BEGIN PAGE EXTRACT

Despite their birth names, the pair were known from childhood by the names Dido and Rollo. Dido considers this as her real name, not simply a stage name or nickname. As a child, she had to deal with her birth name’s ambiguous and unusual nature, which led to her being bullied and even to her pretending to have an ordinary name. In a 2001 interview, she said “To be called one thing and christened another is actually very confusing and annoying. It’s one of the most irritating things that my parents did to me. … Florian is a German man’s name. That’s just mean. To give your child a whole lot of odd names. They were all so embarrassing. … I thought it was cruel to call me Dido and then expect me to just deal with it.” The name “Dido” derives from the legendary Queen of Carthage.
Dido was educated at Thornhill Primary School in Islington, Dallington School, City of London Girls’ and Westminster School, where she was taught by the contemporary musician and Head of Academic Music, Sinan Savaskan. After she stole a recorder from school at the age of five, her parents enrolled her at the Guildhall School of Music and Drama in London. By the time she reached her teens, she had learned to play the piano, recorder, and the violin. She later studied law at Birkbeck, University of London, while working as a literary agent. She never completed the degree, deciding instead to take up music full-time.
In 1995, Dido began recording 10 demo tracks which were put together on a collection entitled Odds & Ends and sent out by Nettwerk management. Nettwerk had signed her after she was brought to their attention by her collaborations with Faithless, the UK dance act spearheaded by her brother, Rollo Armstrong (Dido co-wrote and provided vocals for album tracks, such as “Flowerstand Man” and “Hem of His Garment”). The collection was released by Nettwerk on CD-R acetate in 1995 and featured a mixture of finished productions and demo versions which she later considered for release on her 1999 debut album, No Angel. Odds & Ends brought her to the attention of A&R Peter Edge at Arista Records, who signed her in the US in late 1996, and negotiated a co-sign deal with her brother’s independent record label, Cheeky Records. Of the tracks included on Odds & Ends, “Take My Hand” was included on all editions of No Angel as a bonus track; “Sweet Eyed Baby” was remixed and renamed to “Don’t Think of Me”, while “Worthless” and “Me” were released exclusively on the Japanese edition. Peter Leak became Dido’s manager during the recording of No Angel after Edge played some of the in-progress recordings and been “blown away” by them.

END PAGE EXTRACT
BEGIN RECORDED INFORMATION

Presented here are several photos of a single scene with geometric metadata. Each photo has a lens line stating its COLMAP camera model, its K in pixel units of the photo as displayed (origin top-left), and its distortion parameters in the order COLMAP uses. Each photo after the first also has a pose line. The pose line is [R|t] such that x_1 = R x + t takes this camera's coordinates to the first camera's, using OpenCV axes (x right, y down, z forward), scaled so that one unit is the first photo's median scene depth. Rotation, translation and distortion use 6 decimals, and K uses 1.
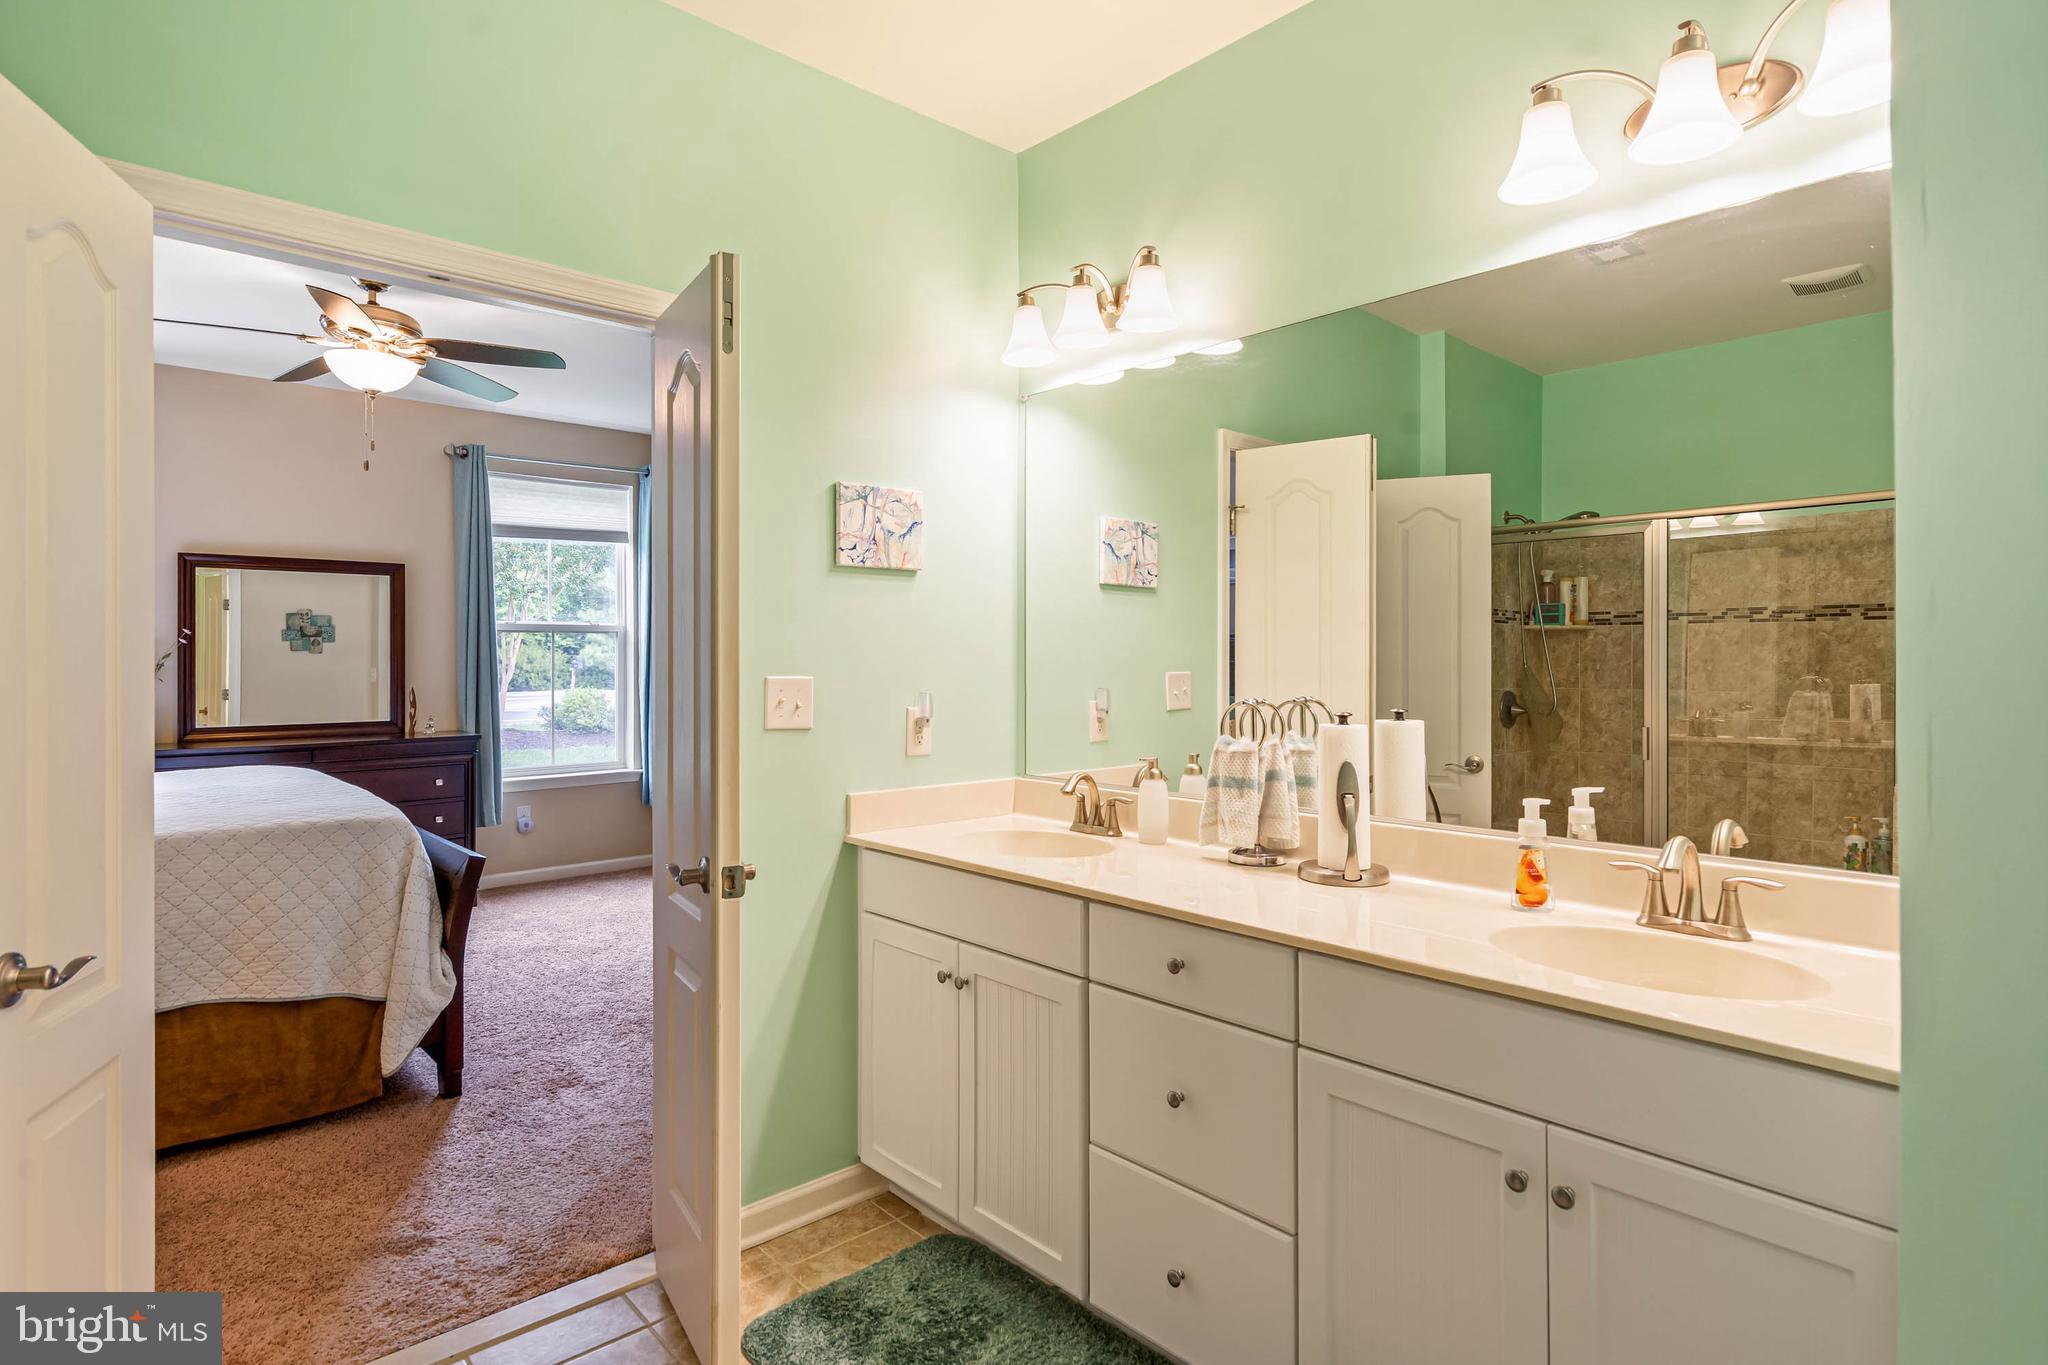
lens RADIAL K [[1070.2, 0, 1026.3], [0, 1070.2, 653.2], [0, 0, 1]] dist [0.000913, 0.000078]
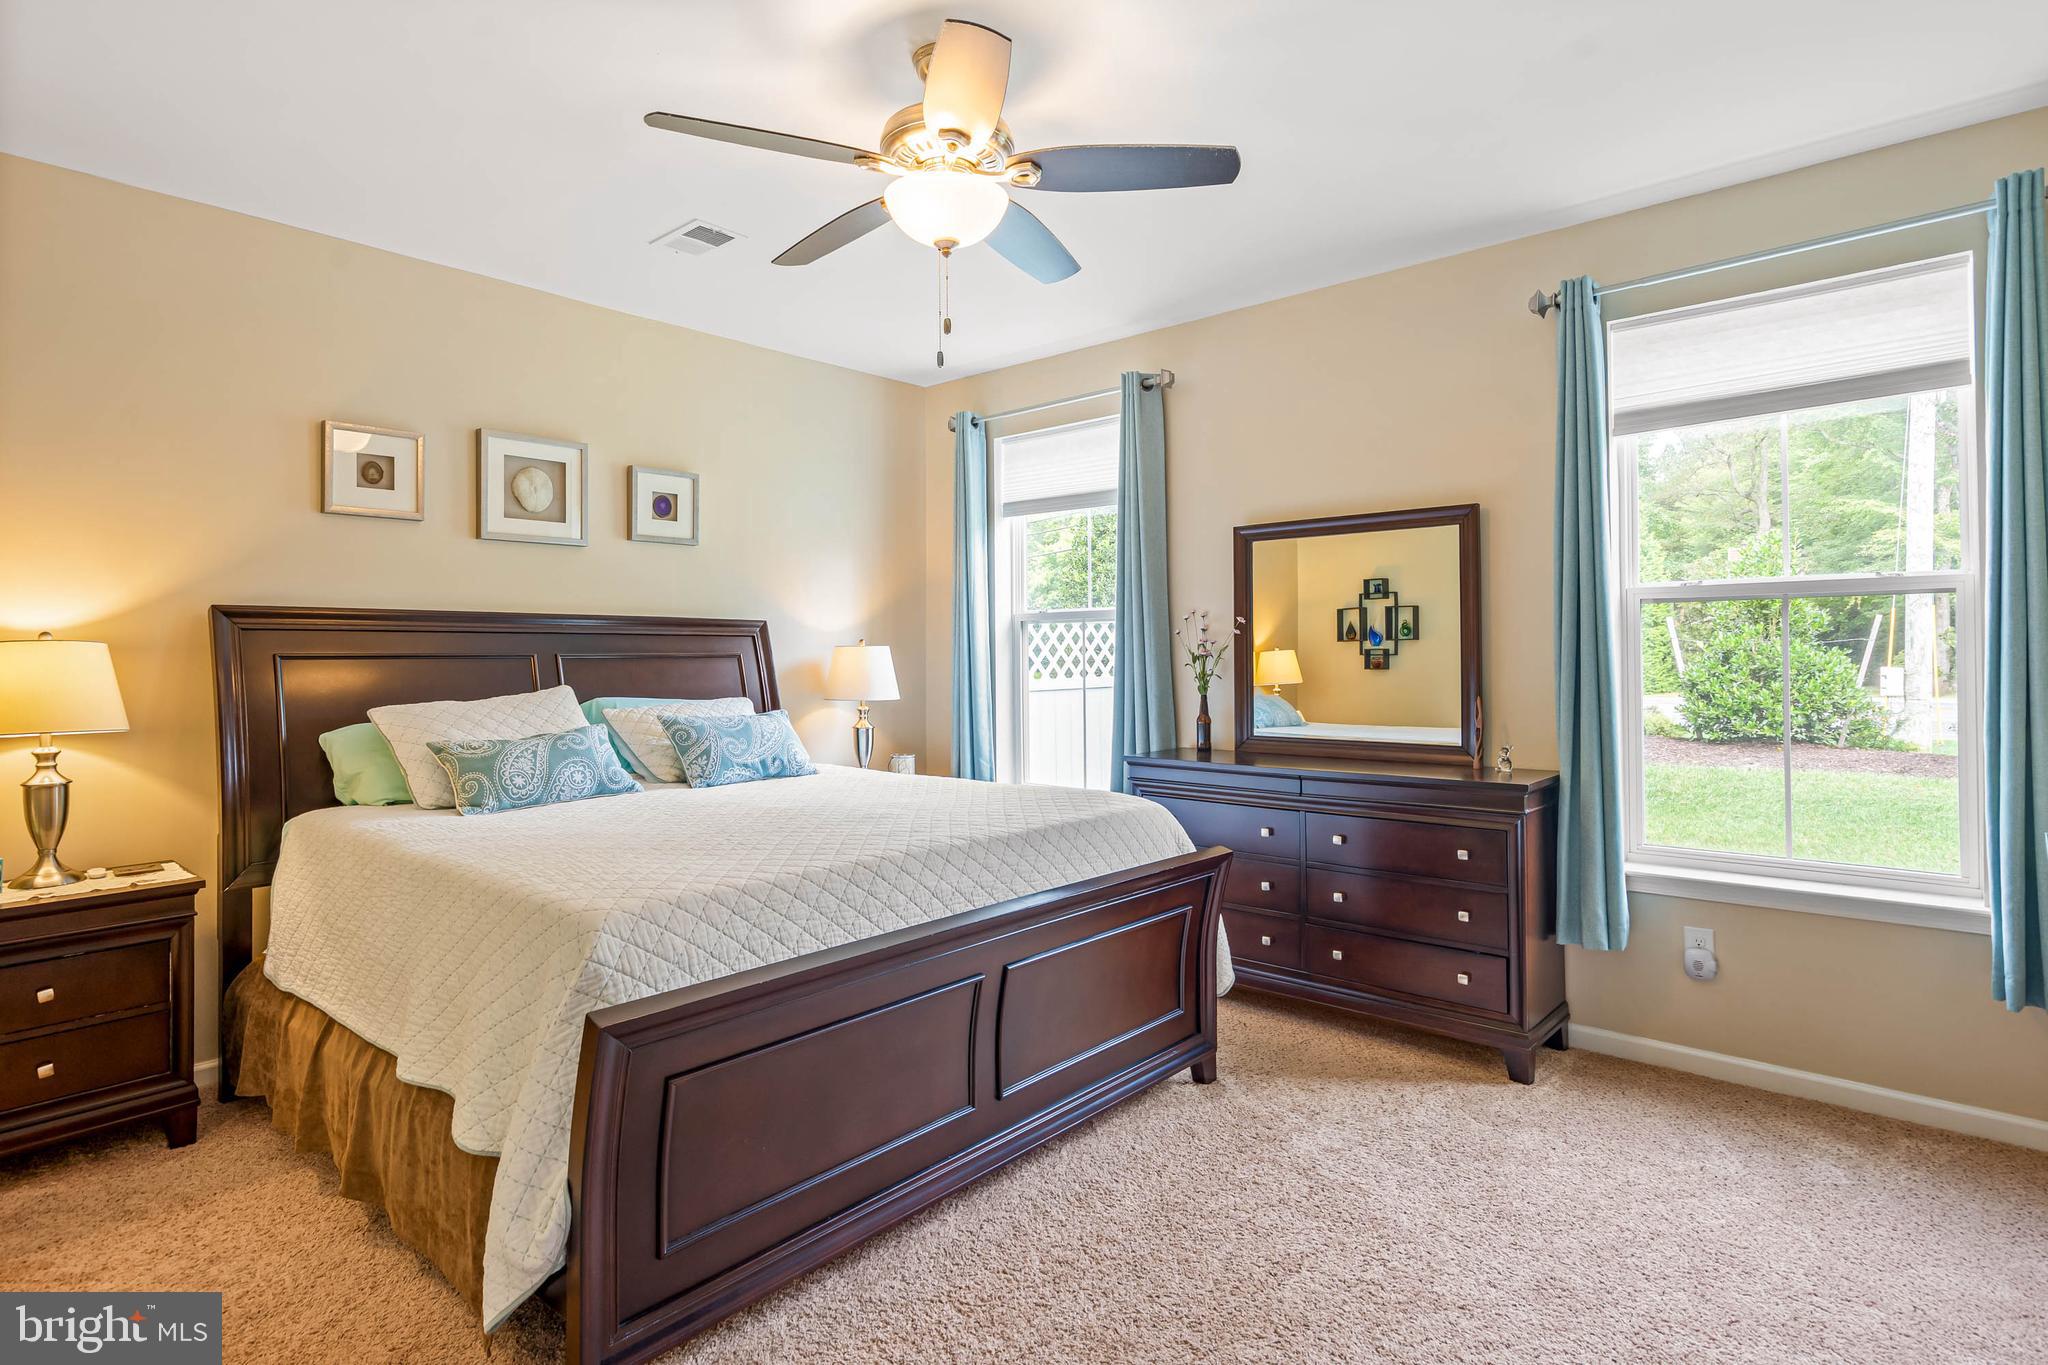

END RECORDED INFORMATION

REQUIRED ACTIONS =
(a) Update the Dido text from "Dido was educated" up to and including "up music full-time.", putting "history" in place of "law".
(b) Answer these questions using the Dido text:
(i) From which legendary figure does the name "Dido" derive?
(ii) At which university did Dido study law?
(iii) Who signed Dido at Arista Records in the US?

RESPONSES BY TASK =
(a)
Dido was educated at Thornhill Primary School in Islington, Dallington School, City of London Girls’ and Westminster School, where she was taught by the contemporary musician and Head of Academic Music, Sinan Savaskan. After she stole a recorder from school at the age of five, her parents enrolled her at the Guildhall School of Music and Drama in London. By the time she reached her teens, she had learned to play the piano, recorder, and the violin. She later studied history at Birkbeck, University of London, while working as a literary agent. She never completed the degree, deciding instead to take up music full-time.

(b)
(i) The legendary Queen of Carthage
(ii) Birkbeck, University of London
(iii) Peter Edge